EXERCISE REQUIREMENTS: Work out how many lines below hold the string "moved" and state only that figure.

GIVEN DATA:
Content starts

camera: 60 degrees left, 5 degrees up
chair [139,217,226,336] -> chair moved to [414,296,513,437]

Content ends
Content starts

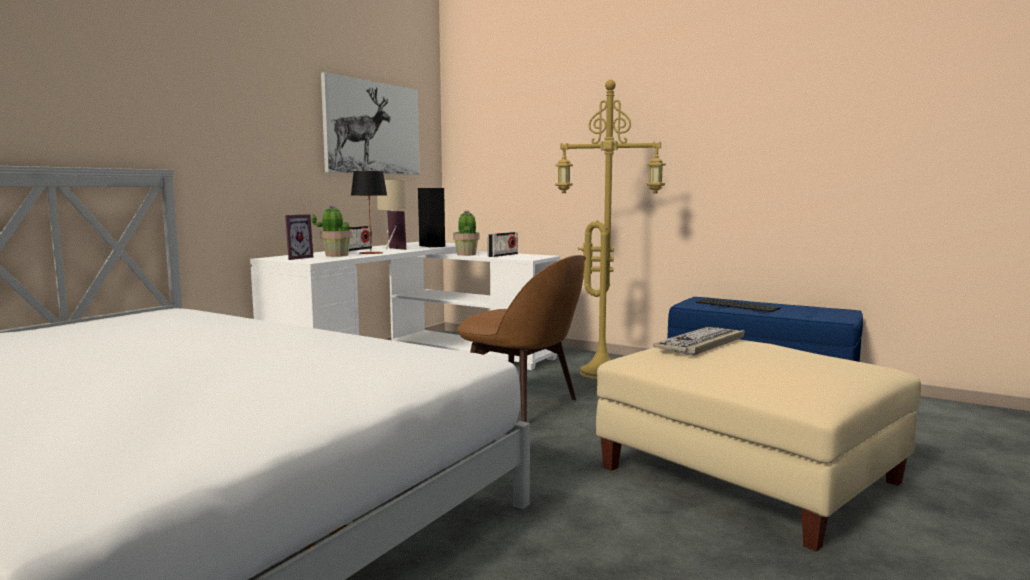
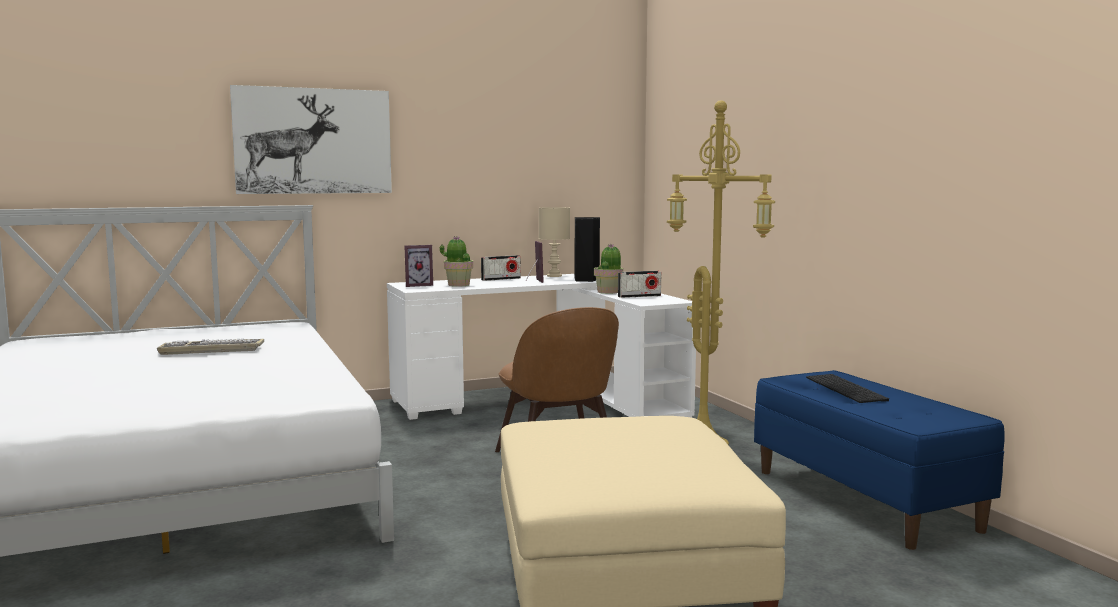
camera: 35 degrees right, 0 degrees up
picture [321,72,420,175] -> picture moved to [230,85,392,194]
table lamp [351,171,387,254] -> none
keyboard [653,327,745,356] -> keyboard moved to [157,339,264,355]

Content ends

COMPLETED TASK: 3